タブレット端末「iPad」はさらに大幅な値上げになる。「iPad」は3万9800円から4万9800円に値上げする。値上げ率は実に25%に上る。「iPad Pro 11インチ」は9万4800円から11万7800円(値上げ率24%)に、「iPad Pro 12.9インチ」は12万9800円から15万9800円(値上げ率23%)にそれぞれ値上げする。

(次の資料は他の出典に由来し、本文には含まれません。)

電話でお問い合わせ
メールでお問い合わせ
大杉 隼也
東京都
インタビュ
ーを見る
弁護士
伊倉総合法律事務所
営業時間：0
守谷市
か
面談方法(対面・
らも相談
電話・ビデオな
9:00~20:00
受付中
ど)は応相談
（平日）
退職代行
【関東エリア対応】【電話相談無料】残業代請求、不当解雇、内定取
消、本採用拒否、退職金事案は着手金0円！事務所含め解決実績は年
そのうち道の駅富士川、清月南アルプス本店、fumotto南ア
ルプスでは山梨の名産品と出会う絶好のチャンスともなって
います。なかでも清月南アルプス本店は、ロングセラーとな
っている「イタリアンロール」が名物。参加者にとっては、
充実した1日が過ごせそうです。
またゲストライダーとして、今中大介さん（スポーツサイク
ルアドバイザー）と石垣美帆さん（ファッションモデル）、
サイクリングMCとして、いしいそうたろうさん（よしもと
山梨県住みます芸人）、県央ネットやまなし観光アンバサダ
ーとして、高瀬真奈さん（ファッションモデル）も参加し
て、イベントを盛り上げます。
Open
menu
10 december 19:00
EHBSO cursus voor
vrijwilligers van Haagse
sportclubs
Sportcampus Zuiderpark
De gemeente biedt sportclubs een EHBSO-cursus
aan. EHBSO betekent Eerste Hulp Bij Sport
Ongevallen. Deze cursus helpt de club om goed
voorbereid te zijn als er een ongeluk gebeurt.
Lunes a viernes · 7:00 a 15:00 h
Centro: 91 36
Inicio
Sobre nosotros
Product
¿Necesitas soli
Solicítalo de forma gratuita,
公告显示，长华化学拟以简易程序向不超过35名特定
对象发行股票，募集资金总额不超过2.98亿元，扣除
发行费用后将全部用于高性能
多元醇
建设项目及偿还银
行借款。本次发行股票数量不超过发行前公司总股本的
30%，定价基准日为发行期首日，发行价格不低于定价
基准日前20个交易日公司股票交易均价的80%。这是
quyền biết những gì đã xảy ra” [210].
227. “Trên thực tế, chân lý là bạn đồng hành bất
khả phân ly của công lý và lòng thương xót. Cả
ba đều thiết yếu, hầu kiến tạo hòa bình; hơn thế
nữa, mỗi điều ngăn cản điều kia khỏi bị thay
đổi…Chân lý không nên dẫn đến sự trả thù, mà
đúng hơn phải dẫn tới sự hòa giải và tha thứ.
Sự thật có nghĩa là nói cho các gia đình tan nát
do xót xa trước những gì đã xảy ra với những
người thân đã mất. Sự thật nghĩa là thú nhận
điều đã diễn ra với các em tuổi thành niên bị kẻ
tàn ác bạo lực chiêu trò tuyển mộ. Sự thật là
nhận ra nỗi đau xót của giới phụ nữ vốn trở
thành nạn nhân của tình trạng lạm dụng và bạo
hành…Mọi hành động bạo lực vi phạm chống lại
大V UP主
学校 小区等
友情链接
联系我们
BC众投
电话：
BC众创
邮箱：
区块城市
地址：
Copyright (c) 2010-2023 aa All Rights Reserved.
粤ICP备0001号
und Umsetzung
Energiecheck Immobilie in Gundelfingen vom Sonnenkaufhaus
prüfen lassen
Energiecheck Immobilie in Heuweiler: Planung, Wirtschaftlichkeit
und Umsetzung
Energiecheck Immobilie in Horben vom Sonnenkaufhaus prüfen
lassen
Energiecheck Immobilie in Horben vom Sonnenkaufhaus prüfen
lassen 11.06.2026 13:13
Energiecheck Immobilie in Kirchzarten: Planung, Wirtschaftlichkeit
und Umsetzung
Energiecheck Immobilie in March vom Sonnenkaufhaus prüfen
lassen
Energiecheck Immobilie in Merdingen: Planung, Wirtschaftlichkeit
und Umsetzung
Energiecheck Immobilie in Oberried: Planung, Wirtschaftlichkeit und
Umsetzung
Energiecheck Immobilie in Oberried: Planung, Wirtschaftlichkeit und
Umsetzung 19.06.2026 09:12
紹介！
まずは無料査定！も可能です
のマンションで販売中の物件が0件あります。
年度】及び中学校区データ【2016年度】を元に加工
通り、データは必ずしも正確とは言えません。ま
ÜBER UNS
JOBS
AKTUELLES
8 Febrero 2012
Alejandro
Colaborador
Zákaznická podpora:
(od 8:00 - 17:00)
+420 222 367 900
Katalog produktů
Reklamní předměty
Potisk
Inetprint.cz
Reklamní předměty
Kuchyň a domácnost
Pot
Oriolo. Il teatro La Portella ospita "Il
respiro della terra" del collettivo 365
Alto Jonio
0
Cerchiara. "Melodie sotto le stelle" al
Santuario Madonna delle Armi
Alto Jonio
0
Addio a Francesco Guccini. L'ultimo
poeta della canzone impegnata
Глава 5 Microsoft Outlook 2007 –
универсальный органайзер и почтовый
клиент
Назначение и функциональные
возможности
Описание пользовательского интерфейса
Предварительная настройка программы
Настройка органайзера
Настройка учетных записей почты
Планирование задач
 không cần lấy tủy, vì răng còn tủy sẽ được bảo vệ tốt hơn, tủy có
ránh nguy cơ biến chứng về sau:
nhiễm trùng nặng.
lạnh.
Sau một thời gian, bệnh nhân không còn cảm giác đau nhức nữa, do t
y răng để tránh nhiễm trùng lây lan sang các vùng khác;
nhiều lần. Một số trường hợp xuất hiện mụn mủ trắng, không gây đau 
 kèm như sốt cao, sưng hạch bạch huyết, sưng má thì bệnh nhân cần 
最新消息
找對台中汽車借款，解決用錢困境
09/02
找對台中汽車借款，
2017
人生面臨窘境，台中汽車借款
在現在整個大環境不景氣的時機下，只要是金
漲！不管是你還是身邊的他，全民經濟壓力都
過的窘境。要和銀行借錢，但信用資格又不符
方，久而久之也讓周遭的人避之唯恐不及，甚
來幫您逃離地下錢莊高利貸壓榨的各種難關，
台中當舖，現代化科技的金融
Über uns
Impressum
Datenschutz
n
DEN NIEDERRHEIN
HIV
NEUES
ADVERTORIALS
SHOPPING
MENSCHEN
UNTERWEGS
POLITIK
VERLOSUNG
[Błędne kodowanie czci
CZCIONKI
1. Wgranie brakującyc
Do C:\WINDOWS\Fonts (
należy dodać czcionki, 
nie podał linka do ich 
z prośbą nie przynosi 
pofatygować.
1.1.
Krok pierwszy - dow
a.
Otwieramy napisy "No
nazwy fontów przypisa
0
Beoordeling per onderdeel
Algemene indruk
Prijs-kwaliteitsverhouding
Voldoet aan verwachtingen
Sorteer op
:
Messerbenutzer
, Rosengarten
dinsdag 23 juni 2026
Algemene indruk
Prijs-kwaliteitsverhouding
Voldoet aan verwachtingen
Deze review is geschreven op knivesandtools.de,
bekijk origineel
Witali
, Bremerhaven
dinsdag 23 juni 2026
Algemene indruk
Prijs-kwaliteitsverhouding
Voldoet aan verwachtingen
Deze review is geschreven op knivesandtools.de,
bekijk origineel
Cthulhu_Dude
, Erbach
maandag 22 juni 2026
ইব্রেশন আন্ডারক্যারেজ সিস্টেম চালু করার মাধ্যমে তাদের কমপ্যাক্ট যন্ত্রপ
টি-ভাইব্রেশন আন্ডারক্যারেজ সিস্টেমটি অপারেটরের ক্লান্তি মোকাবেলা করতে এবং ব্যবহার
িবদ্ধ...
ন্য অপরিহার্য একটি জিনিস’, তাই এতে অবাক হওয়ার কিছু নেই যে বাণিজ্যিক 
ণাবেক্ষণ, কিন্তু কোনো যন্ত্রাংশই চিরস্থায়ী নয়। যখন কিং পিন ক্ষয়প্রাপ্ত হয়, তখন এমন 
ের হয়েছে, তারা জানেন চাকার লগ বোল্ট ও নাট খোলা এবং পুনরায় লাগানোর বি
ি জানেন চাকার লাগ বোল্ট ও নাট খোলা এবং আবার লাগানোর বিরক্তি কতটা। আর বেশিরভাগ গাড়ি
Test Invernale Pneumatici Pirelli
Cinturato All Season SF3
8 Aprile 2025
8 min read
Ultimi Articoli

アップル社は、値上げの理由を明らかにしていないが、ほぼ間違いなく、このところ急進する円安ドル高だろう。日経新聞によると、アップルのルカ・マエストリ最高財務責任者(CFO)は、4月に行われた株主総会で、「為替レートがドル高で推移していることは問題だ」と発言したという。

円安ドル高は今後も続きそう

円安ドル高基調は、主に日本とアメリカの政策金利の差にあると考えられている。アメリカの中央銀行にあたる米連邦準備制度理事会(FRB)は、インフレ対策で市場に出回る資金を抑えるために、今年に入ってから幾度にわたって政策金利の利上げを行ってきた。

FRBのパウエル議長は6月末にポルトガルで行われた欧州中央銀行(ECB)の討論会で、利上げによる景気減速よりインフレ対策を重視する考えを示しており、アメリカは今後も政策金利の利上げをしていく可能性が高い。

一方で、日本は低金利政策を維持。というより、今の状態で日本が利上げをしたら、借金を抱えている企業の返済額が増え、倒産する企業が相次いだり、住宅ローンを支払えなくなる人が続出したりといったリスクがある。そのため、今の状態の日本には政策金利の利上げという選択肢は取れない。

そもそも、政策金利の利上げは景気が過熱し、アメリカのように「超インフレ」の際に行うものだ。日本は景気が良いとは言えず、むしろ不景気だ。国際通貨基金(IMF)によると今年4月時点でのアメリカのインフレ率は前年比+7.68%。日本は物価高傾向にはあるものの、前年比+0.98だ。

市場では低金利の円を売り、高金利のドルを買うという流れはしばらくの間、止まらないと見られている。iPhoneなどの“舶来品”をおいそれと買えない、大変な時代になってきたのかもしれない。